6. Des relations mathématiques.

La "théorie de la valeur" a aussi consisté à relier entre elles des valeurs, d'une certaine façon.

a. La géométrie de Cournot.

Géométriquement, Antoine Augustin Cournot (1838) (cf. ce billet d'octobre 2016) propose une relation hypothétique entre la valeur qu'est la quantité de marchandise et son prix en monnaie, autre valeur, qu'il sépare en deux :
- l'une est l'offre de marchandises, monotone croissante et
- l'autre la demande de marchandises, monotone décroissante.

La démarche a fait florès avec Walras et ses disciples, puis avec Marshall et ses disciples.

Arrow ou Debreu ont tendu à y mettre un terme avec la mathématique nouvelle qu'ils ont introduite.

b. La boite géométrique.

Autre démarche à signaler, imputée à Edgeworth et Bowley alors qu'elle devrait l'être à Pareto (cf. le texte d'octobre 2016), c'est la "boite géométrique"
- schématisant les deux relations de quantités de marchandises entre deux personnes et
- caractérisant les "courbes d'indifférence" de chacune.

Elle a aussi fait florès (cf. Lemennicier, Le marché du mariage et de la famille, 1988).


7. La macroéconomie

 Dans la foulée de Marshall, survient alors John Maynard Keynes, au XXème siècle; dans La théorie de l'emploi, de l'intérêt et de la monnaie (1936) qui, comme il l'indique lui-même, s'étonne que :

" ... l'Ecole classique a adopté deux théories du taux de l'intérêt foncièrement distinctes,
l'une dans le volume 1, la théorie de la valeur, et
l'autre dans le volume 2, la théorie de la monnaie." (Keynes, 1936, p.197)

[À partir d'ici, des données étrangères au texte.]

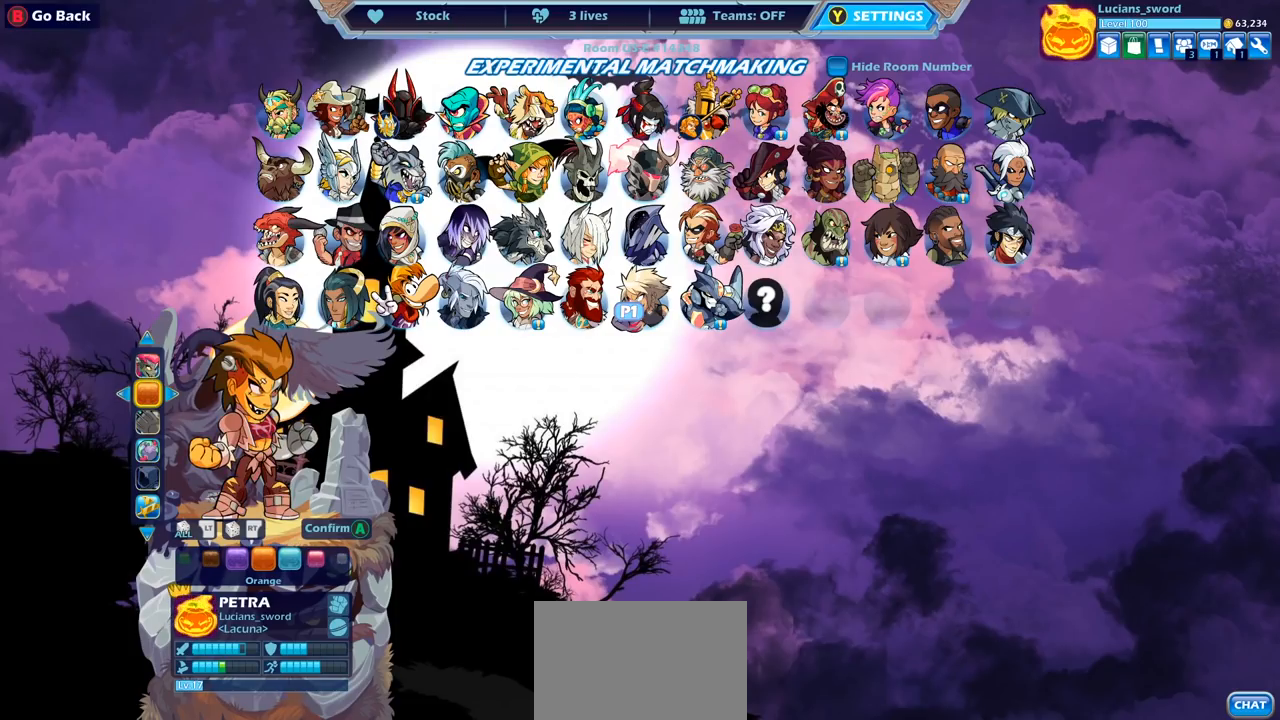
{"buttons": [], "left_stick": "center", "right_stick": "center", "events": []}
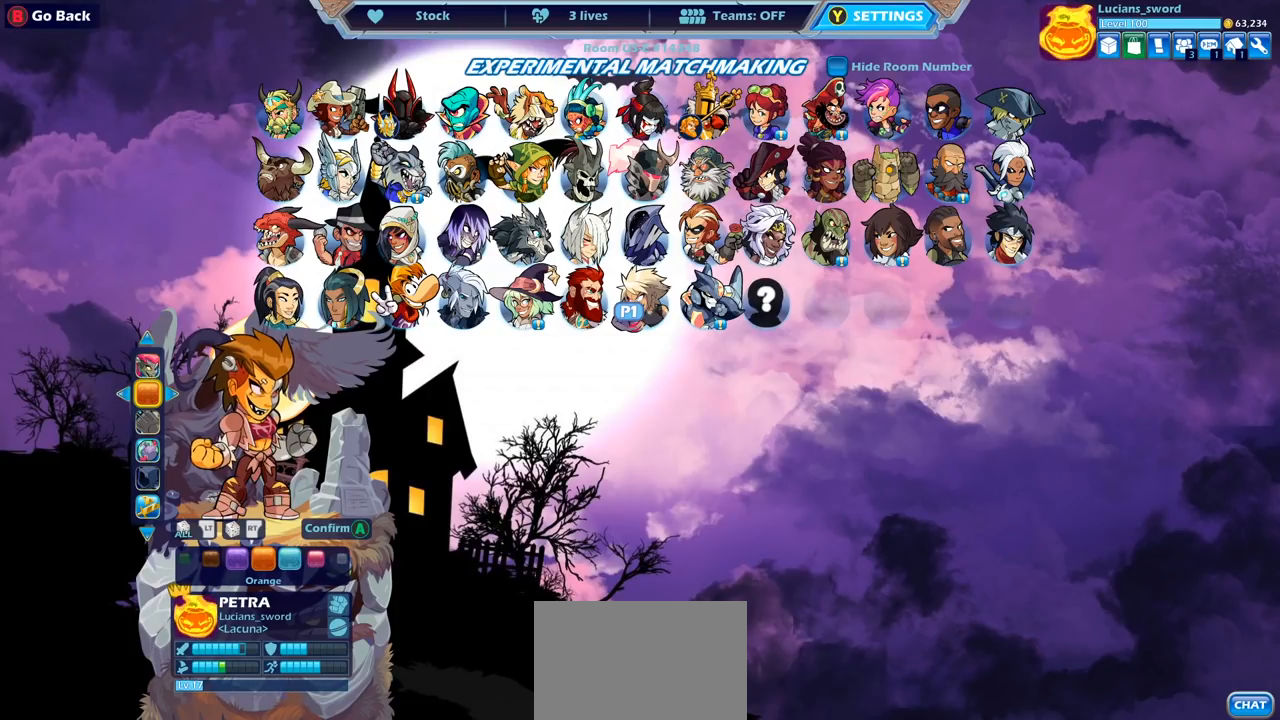
{"buttons": [], "left_stick": "center", "right_stick": "center", "events": [[100, "DPAD_LEFT", "down"], [217, "DPAD_LEFT", "up"]]}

Et Keynes de poursuivre quelques pages plus loin:


"Tant que les économistes s'occupent de ce qu'on appelle la théorie de la valeur, ils ont coutume d'enseigner que les prix sont régis par les conditions de l'offre et de la demande [...]

Mais lorsque, le plus souvent dans un ouvrage séparé, ces économistes abordent la théorie de la monnaie et des prix, on n'entend plus parler de ces notions simples sans doute, mais faciles à comprendre." ( ibid . p.308)


Et Keynes de combiner "théorie de la valeur" et "théorie de la monnaie", de laisser de côté l'échange entre les gens,
de s'aligner sur la philosophie de Hume et
de "raisonner" en termes d'égalité (ou d'équilibre) sur les revenus et les dépenses à partir de deux relations mathématiques entre revenu global et taux d'intérêt (Hicks, 1937 ou Hansen, 1956))

.  Le maelström.

En est résulté un maelström sans précédent.

On y voit développer qu'une "préférence pour la liquidité" des gens, aspect de la demande de monnaie, est en balance avec la fiscalité et les dépenses des hommes de l'état, tout cela dans un contexte d'analyse où
- soit il n'y a pas de prix (malgré l'existence du taux de l'intérêt...),
- soit les salaires réels résultent de la technologie des entrepreneurs.

 Le maelström a conforté les difficultés de la "théorie de la valeur".
 
Ainsi au XIXème siècle, comme si de rien n'était, il a été question de la "théorie de l'équilibre économique général",
puis au XXème siècle, de la "théorie de la monnaie", de la "théorie des prix", de la "théorie de l'emploi de l'intérêt et de la monnaie", de la "théorie macroéconomique", etc.


8. Les rescapés.

"Valeur ajoutée" et "taxe à la valeur ajoutée" ne sont que deux rescapés du maelström terminologique qui a conduit l'économie politique loin de son point de départ du XVIIIème siècle, ... dans les steppes des monstruosités marxistes.

Cela explique que peu de gens comprennent le lien entre ces notions et l'économie politique d'aujourd'hui.

a. "Valeur ajoutée"

"Valeur ajoutée" est une expression des comptabilités et, donc, des échanges passés de marchandises par les gens.

La "somme des valeurs ajoutées" est dénommée "produit intérieur brut" par la comptabilité nationale.

Bien évidemment, "valeur ajoutée" et "profit" (ou "perte") font deux pour l'expert comptable et devraient le faire pour qui que ce soit, ce qui n'est pas le cas.


La "valeur ajoutée" d'une marchandise exclut et, donc, cache une partie des échanges qui ont contribué à des échanges antérieurs de la marchandise et qui semblent concrétiser le "rien ne se perd, rien ne se crée, tout se transforme".

b. "Taxe à la valeur ajoutée"

La "taxe à la valeur ajoutée" est une expression des fiscalistes.
Elle n'est jamais qu'un des impôts que les hommes de l'état prennent aux citoyens obligés.